Toby Young, an energetic new Conservative Life Peer and the founder of the Free Speech Union, would like to get rid of Clause 20 when the Employment Rights Bill is debated in the House of Lords after Easter.
If he can’t get enough support (which he almost certainly won’t) he will try to tweak the Bill so that opinions on political, moral, religious or social matters are exempt from the law as long as those opinions are not ‘indecent and offensive’.
The Government is of course not eager to accept any Lords amendments. So it will fall to the Tory opposition, Reform and (one would hope) the Lib Dems to take up the cause when the Bill returns to the Commons. I am sure that the public cares.

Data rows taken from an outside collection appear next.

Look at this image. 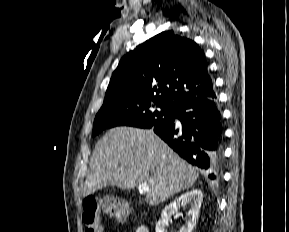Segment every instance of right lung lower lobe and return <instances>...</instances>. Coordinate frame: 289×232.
<instances>
[{
  "mask_svg": "<svg viewBox=\"0 0 289 232\" xmlns=\"http://www.w3.org/2000/svg\"><path fill=\"white\" fill-rule=\"evenodd\" d=\"M182 127L177 126L175 119ZM182 158L198 168L212 171L215 179L223 161V128L217 96L185 102L175 108L174 119L151 128Z\"/></svg>",
  "mask_w": 289,
  "mask_h": 232,
  "instance_id": "obj_1",
  "label": "right lung lower lobe"
}]
</instances>
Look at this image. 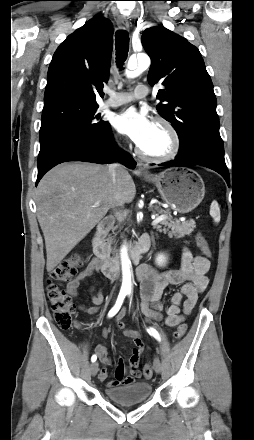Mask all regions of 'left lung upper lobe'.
<instances>
[{
	"instance_id": "5c2ea615",
	"label": "left lung upper lobe",
	"mask_w": 254,
	"mask_h": 440,
	"mask_svg": "<svg viewBox=\"0 0 254 440\" xmlns=\"http://www.w3.org/2000/svg\"><path fill=\"white\" fill-rule=\"evenodd\" d=\"M142 45L151 58L149 84L163 85L157 98L165 103L156 108L178 133L179 151L199 136H220L213 84L197 47L164 26L146 29Z\"/></svg>"
}]
</instances>
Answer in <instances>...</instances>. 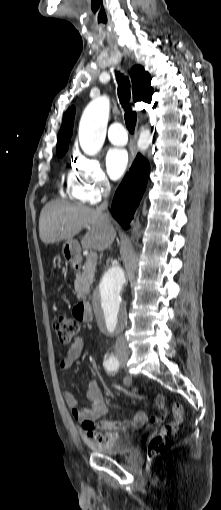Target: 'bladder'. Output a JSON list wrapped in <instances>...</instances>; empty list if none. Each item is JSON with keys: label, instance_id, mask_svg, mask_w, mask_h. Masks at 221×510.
<instances>
[{"label": "bladder", "instance_id": "bladder-1", "mask_svg": "<svg viewBox=\"0 0 221 510\" xmlns=\"http://www.w3.org/2000/svg\"><path fill=\"white\" fill-rule=\"evenodd\" d=\"M88 446L96 452L106 456H120L131 452L136 446V437L133 434L123 435L110 442H90Z\"/></svg>", "mask_w": 221, "mask_h": 510}]
</instances>
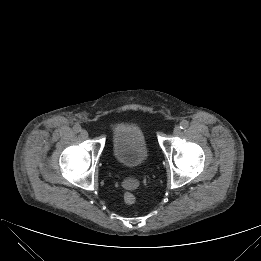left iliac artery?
<instances>
[{
    "instance_id": "44dca946",
    "label": "left iliac artery",
    "mask_w": 261,
    "mask_h": 261,
    "mask_svg": "<svg viewBox=\"0 0 261 261\" xmlns=\"http://www.w3.org/2000/svg\"><path fill=\"white\" fill-rule=\"evenodd\" d=\"M188 126H189V122L187 120H183V121L180 122V128L182 130L188 128Z\"/></svg>"
}]
</instances>
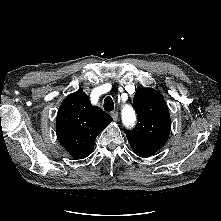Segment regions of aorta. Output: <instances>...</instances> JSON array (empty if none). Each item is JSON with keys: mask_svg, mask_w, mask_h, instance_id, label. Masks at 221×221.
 <instances>
[{"mask_svg": "<svg viewBox=\"0 0 221 221\" xmlns=\"http://www.w3.org/2000/svg\"><path fill=\"white\" fill-rule=\"evenodd\" d=\"M122 122L126 127L133 126L136 122V114L130 105H125L122 108Z\"/></svg>", "mask_w": 221, "mask_h": 221, "instance_id": "obj_1", "label": "aorta"}]
</instances>
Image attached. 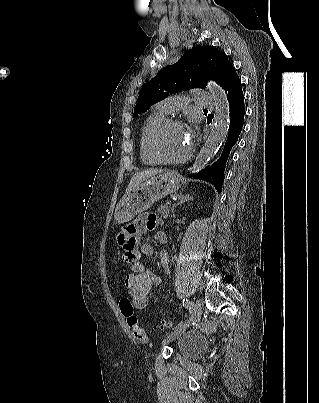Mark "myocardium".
<instances>
[{"mask_svg": "<svg viewBox=\"0 0 319 403\" xmlns=\"http://www.w3.org/2000/svg\"><path fill=\"white\" fill-rule=\"evenodd\" d=\"M171 126L185 127V123L178 118H166L164 119L153 131L150 138V150L153 156L161 163L165 164H181L188 161L194 152V145L191 142L188 152L180 158H168L162 154L159 148V139L162 133Z\"/></svg>", "mask_w": 319, "mask_h": 403, "instance_id": "myocardium-1", "label": "myocardium"}]
</instances>
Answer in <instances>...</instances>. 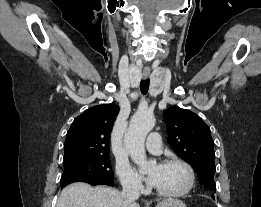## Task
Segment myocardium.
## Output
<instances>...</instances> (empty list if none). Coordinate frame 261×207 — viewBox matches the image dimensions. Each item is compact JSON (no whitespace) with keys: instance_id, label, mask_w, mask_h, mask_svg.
I'll list each match as a JSON object with an SVG mask.
<instances>
[{"instance_id":"myocardium-1","label":"myocardium","mask_w":261,"mask_h":207,"mask_svg":"<svg viewBox=\"0 0 261 207\" xmlns=\"http://www.w3.org/2000/svg\"><path fill=\"white\" fill-rule=\"evenodd\" d=\"M161 165H180V166H182L185 169L186 174H187V183L184 186V188H182L181 190L176 191V192H165L154 186V191L159 196L166 197V198H178V197H182V196L188 194L192 190V188L194 186V182H195V175H194V171L189 163H187L186 161H184L182 159L169 158V159L163 160L161 162Z\"/></svg>"}]
</instances>
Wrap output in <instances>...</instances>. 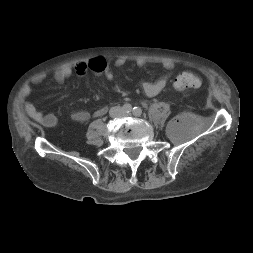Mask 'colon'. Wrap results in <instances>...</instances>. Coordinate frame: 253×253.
Listing matches in <instances>:
<instances>
[{
  "mask_svg": "<svg viewBox=\"0 0 253 253\" xmlns=\"http://www.w3.org/2000/svg\"><path fill=\"white\" fill-rule=\"evenodd\" d=\"M88 66L89 69L95 74L104 75L109 80L113 79V74L108 73V62L105 58H93L89 61ZM173 85L175 88L180 90H190L200 88L202 82L198 76L190 72H183L174 79Z\"/></svg>",
  "mask_w": 253,
  "mask_h": 253,
  "instance_id": "1",
  "label": "colon"
}]
</instances>
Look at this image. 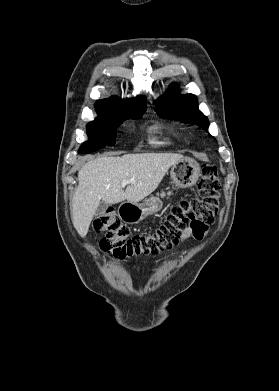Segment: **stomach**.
<instances>
[{"mask_svg": "<svg viewBox=\"0 0 279 391\" xmlns=\"http://www.w3.org/2000/svg\"><path fill=\"white\" fill-rule=\"evenodd\" d=\"M170 176L177 189L189 188L196 184L200 176V166L192 158L184 157L172 165ZM163 203L158 197L147 198L143 203L124 202L118 209L119 217L126 223L137 224L147 216L162 209Z\"/></svg>", "mask_w": 279, "mask_h": 391, "instance_id": "stomach-1", "label": "stomach"}]
</instances>
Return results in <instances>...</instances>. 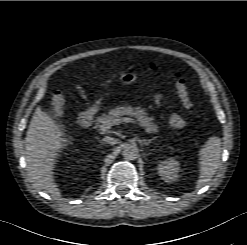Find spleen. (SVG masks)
Returning a JSON list of instances; mask_svg holds the SVG:
<instances>
[{
	"label": "spleen",
	"instance_id": "spleen-1",
	"mask_svg": "<svg viewBox=\"0 0 247 245\" xmlns=\"http://www.w3.org/2000/svg\"><path fill=\"white\" fill-rule=\"evenodd\" d=\"M221 157V140L211 137L199 151V178L196 188L205 186L219 168Z\"/></svg>",
	"mask_w": 247,
	"mask_h": 245
}]
</instances>
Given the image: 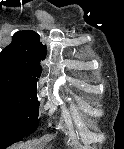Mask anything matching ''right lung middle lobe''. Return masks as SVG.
<instances>
[{
	"label": "right lung middle lobe",
	"instance_id": "dd1d6c3e",
	"mask_svg": "<svg viewBox=\"0 0 124 149\" xmlns=\"http://www.w3.org/2000/svg\"><path fill=\"white\" fill-rule=\"evenodd\" d=\"M37 87H25L0 76V139L20 141L38 127Z\"/></svg>",
	"mask_w": 124,
	"mask_h": 149
}]
</instances>
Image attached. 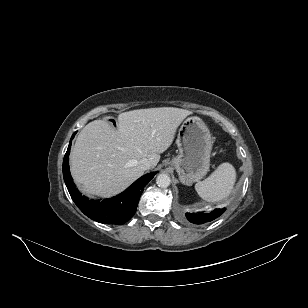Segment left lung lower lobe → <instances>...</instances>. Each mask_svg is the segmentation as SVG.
<instances>
[{"mask_svg": "<svg viewBox=\"0 0 308 308\" xmlns=\"http://www.w3.org/2000/svg\"><path fill=\"white\" fill-rule=\"evenodd\" d=\"M225 211V208L223 209H215L211 212L208 213H198V214H194V213H186V218L188 219V221H190L191 223L194 224H203L206 222H210L214 219H216L217 217H219L223 212Z\"/></svg>", "mask_w": 308, "mask_h": 308, "instance_id": "0a47b994", "label": "left lung lower lobe"}]
</instances>
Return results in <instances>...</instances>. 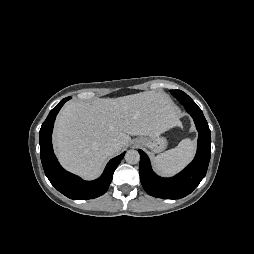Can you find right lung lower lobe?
<instances>
[{"instance_id": "obj_1", "label": "right lung lower lobe", "mask_w": 254, "mask_h": 254, "mask_svg": "<svg viewBox=\"0 0 254 254\" xmlns=\"http://www.w3.org/2000/svg\"><path fill=\"white\" fill-rule=\"evenodd\" d=\"M67 97L54 107L39 132L40 156L45 175L51 184L62 194L74 200L93 199L104 194L112 181L113 173L125 152L111 159L101 177L94 181H84L80 177L64 170L58 163L52 148L51 134L57 113L63 104L69 100Z\"/></svg>"}]
</instances>
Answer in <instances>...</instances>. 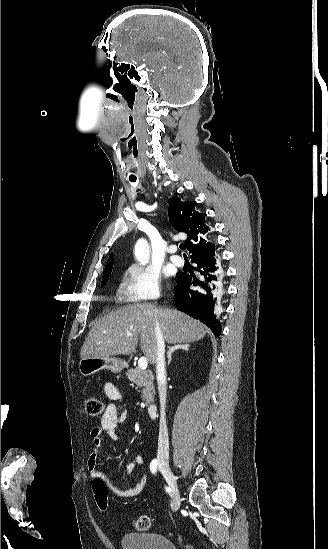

Note that the Equality and Human Rights Commission – not a body whose deliberations I usually follow very carefully – has warned that proposed rules requiring companies to take ‘all reasonable steps’ to prevent harassment of staff by third parties are too broad-brush and could lead to ‘excessive limitations on debate’.
Being prevented from sounding off in the pub is not the only threat to our freedoms. Lord Young points out that at football matches cries of ‘are you blind?’ are often levelled at the ref. It’s not clear what ‘reasonable steps’ stadium owners could be expected to take to stop such abuse.
Would they be liable if the referee felt harassed? Some of ‘my learned friends’, a proportion of whom are not slow to spot fresh moneymaking opportunities, might wish to become involved.
More seriously, Lord Young believes that Clause 20 would enable universities to more easily no-platform speakers whose very presence might be interpreted as harassment by woke students who can’t bear opposing views.
Why do it? That is my question. Why introduce a measure (by the way, it was mentioned only fleetingly in Labour’s election manifesto) that is likely to restrict free speech in the very places where it should thrive, besides giving work to lawyers and clogging up already overstretched courts?
In an ideal world the whole of Angela Rayner’s Employment Rights Bill would be junked. But that’s not going to happen because the Government has such a huge majority. Sir Keir Starmer and Rachel Reeves daren’t stand up to financially illiterate class warrior Big Ange, at least for the moment.
But Labour could be shamed into withdrawing Clause 20. When those rather annoying transatlantic figures Elon Musk and Vice-President JD Vance complain about restrictions to free speech in Britain, they are often misinformed.
This time, if Labour insists on going ahead, they’ll be right.